SPÉCIAL ÉTATS-UNIS
Pourquoi des dizaines de millions d’électeurs s’apprêtent-ils à voter pour le populiste et misogyne Donald Trump? Notre correspondant Philippe Boulet-Gercourt a sillonné le pays, d’ouest en est, pour percer ce mystère. Il ne s’agit pas d’une mauvaise fièvre. La démocratie américaine est malade. En cas de victoire, Hillary Clinton devra trouver le remède.

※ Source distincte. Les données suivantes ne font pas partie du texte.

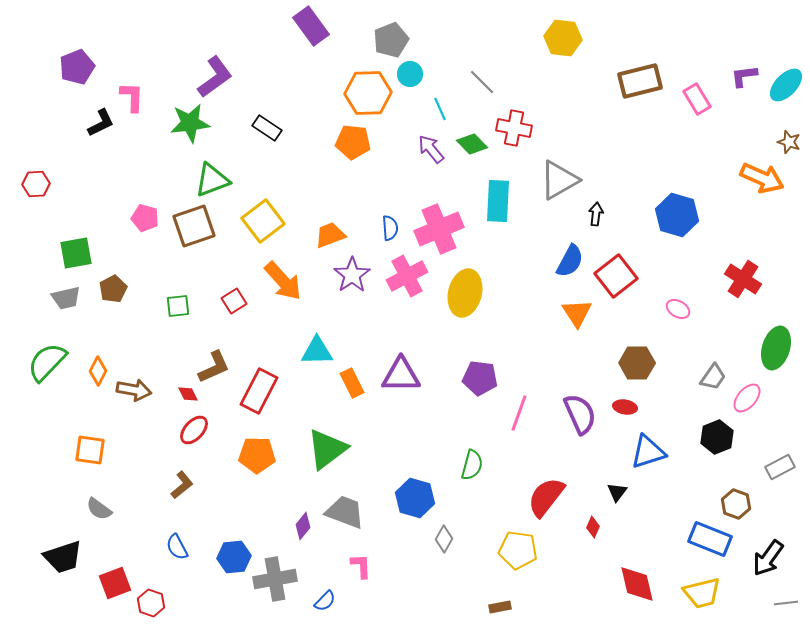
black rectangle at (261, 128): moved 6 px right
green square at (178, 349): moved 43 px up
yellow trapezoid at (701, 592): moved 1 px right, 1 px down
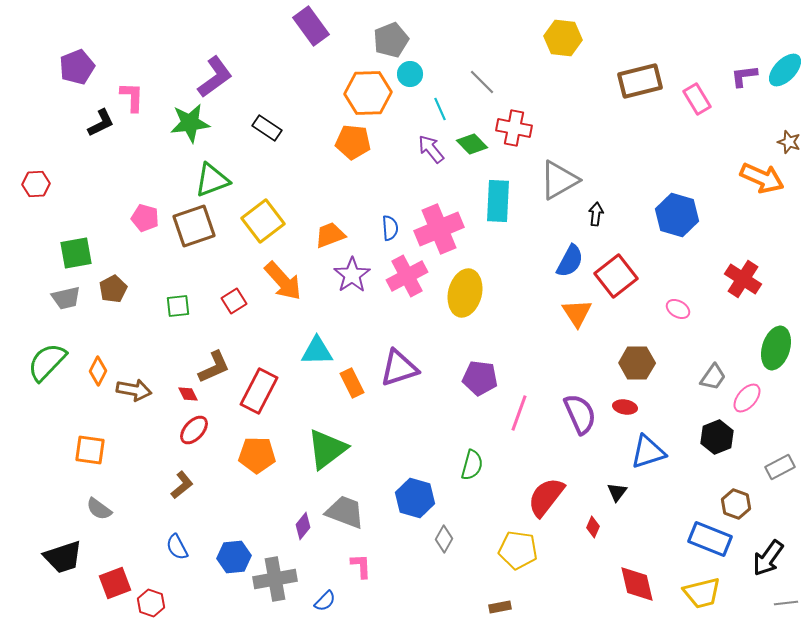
cyan ellipse at (786, 85): moved 1 px left, 15 px up
purple triangle at (401, 375): moved 2 px left, 7 px up; rotated 18 degrees counterclockwise
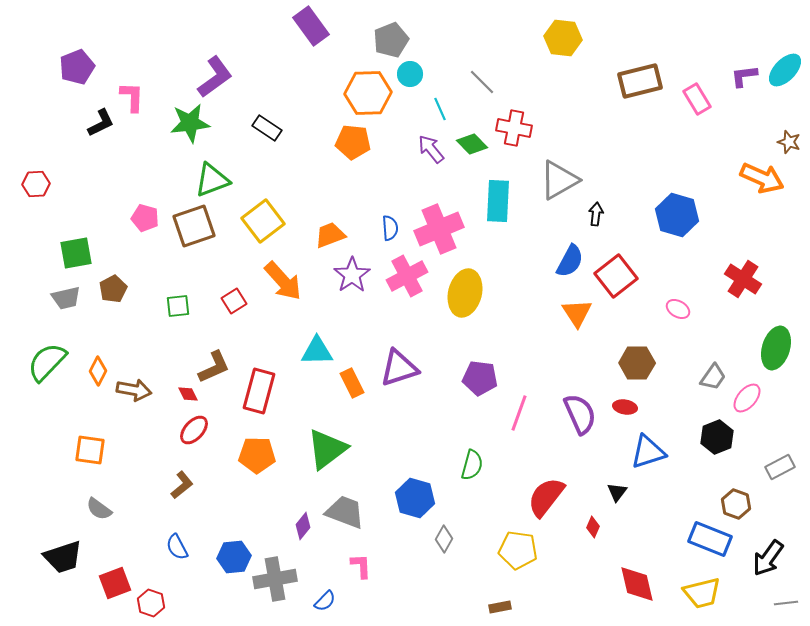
red rectangle at (259, 391): rotated 12 degrees counterclockwise
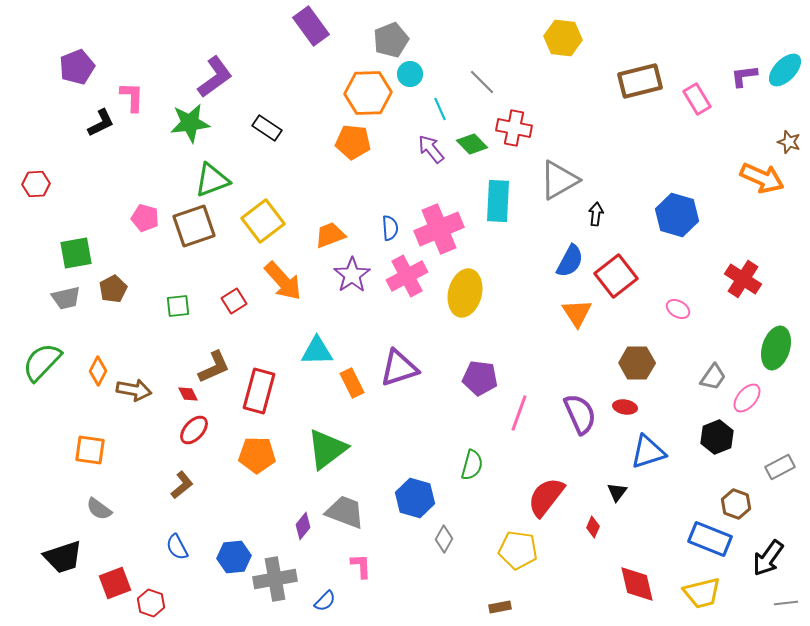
green semicircle at (47, 362): moved 5 px left
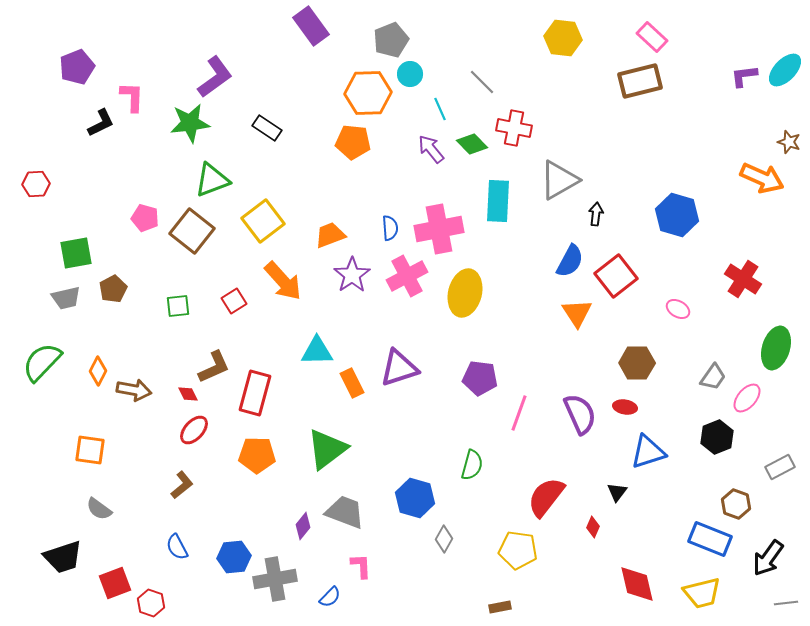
pink rectangle at (697, 99): moved 45 px left, 62 px up; rotated 16 degrees counterclockwise
brown square at (194, 226): moved 2 px left, 5 px down; rotated 33 degrees counterclockwise
pink cross at (439, 229): rotated 12 degrees clockwise
red rectangle at (259, 391): moved 4 px left, 2 px down
blue semicircle at (325, 601): moved 5 px right, 4 px up
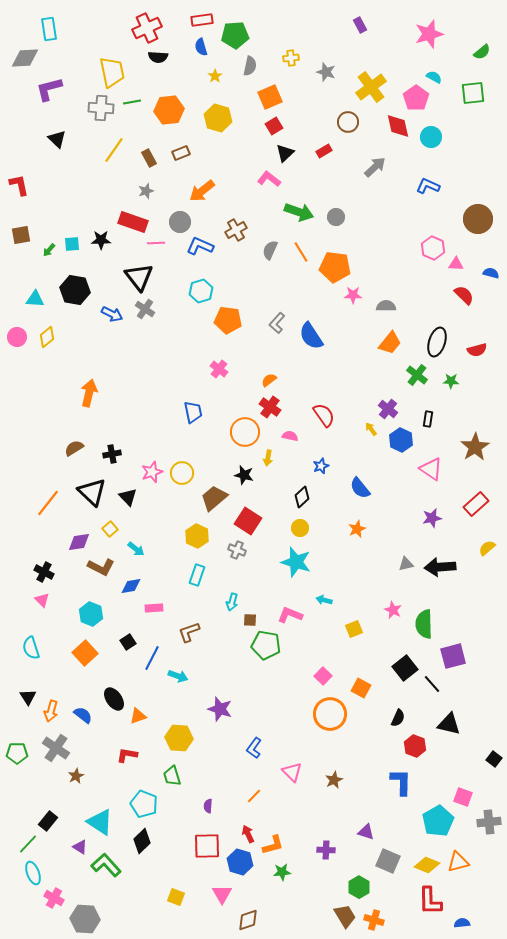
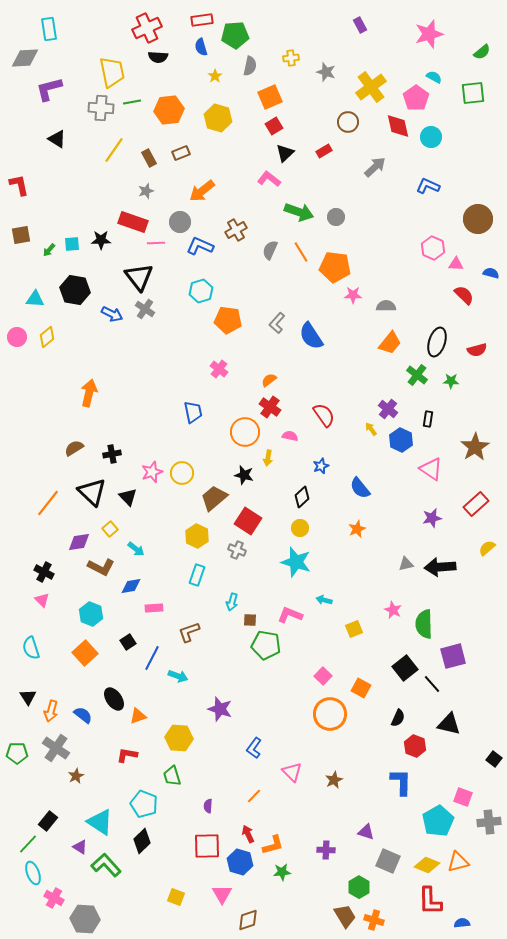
black triangle at (57, 139): rotated 12 degrees counterclockwise
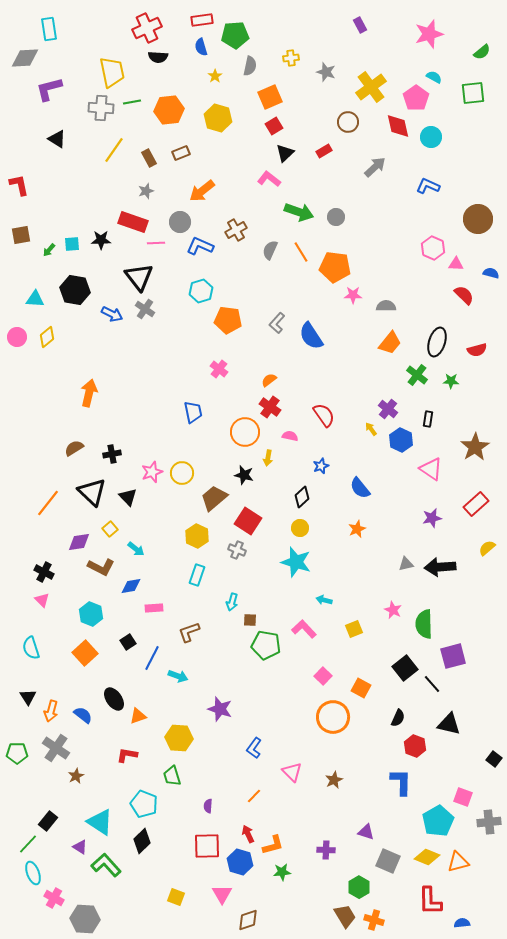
pink L-shape at (290, 615): moved 14 px right, 14 px down; rotated 25 degrees clockwise
orange circle at (330, 714): moved 3 px right, 3 px down
yellow diamond at (427, 865): moved 8 px up
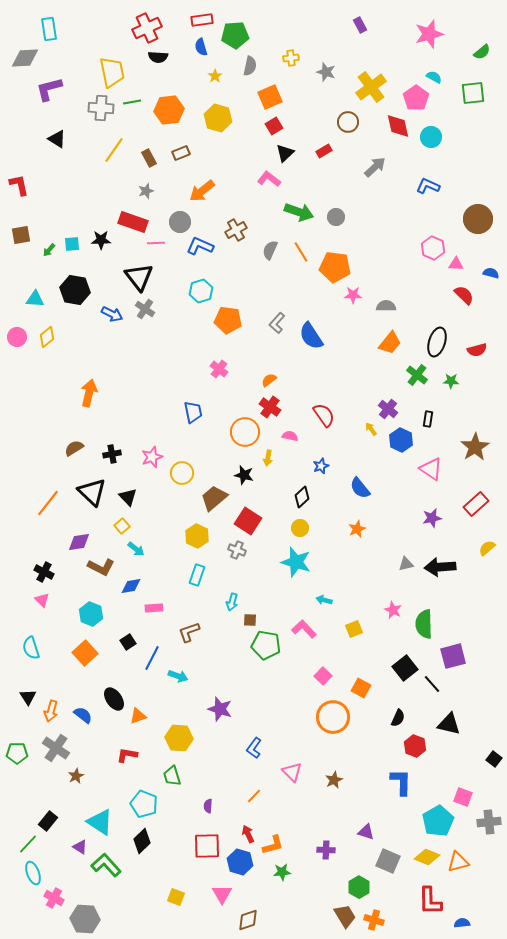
pink star at (152, 472): moved 15 px up
yellow square at (110, 529): moved 12 px right, 3 px up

Si seulement c’était une mauvaise fièvre. Un abcès purulent qui crèverait le 8 novembre au soir. L’Amérique se relèverait, s’époussetterait et repartirait de l’avant. Cela s’est vu dans le passé : la paix après la Sécession, le calme après la tempête maccarthyste; l’Amérique est un pays résilient. Et pourtant, cette fois, on a du mal à chasser de son esprit cette petite musique : quelque chose a changé, quelque chose de profond et de durable. La première démocratie mondiale est malade. Pas son économie, terriblement inégalitaire mais qui reste une locomotive efficace du capitalisme mondial. Pas sa culture, qui vient de fournir un prix Nobel épatant à la littérature. Pas sa population, plus diverse et bigarrée que jamais. Non, ce sont les piliers mêmes de la démocratie qui, avec Donald Trump, se sont brutalement dérobés sous les pieds de l’Amérique. Le mythe orgueilleux de la « destinée manifeste » a été remplacé par une guerre de tranchées sans merci entre deux Amérique qui se haïssent un peu plus chaque jour.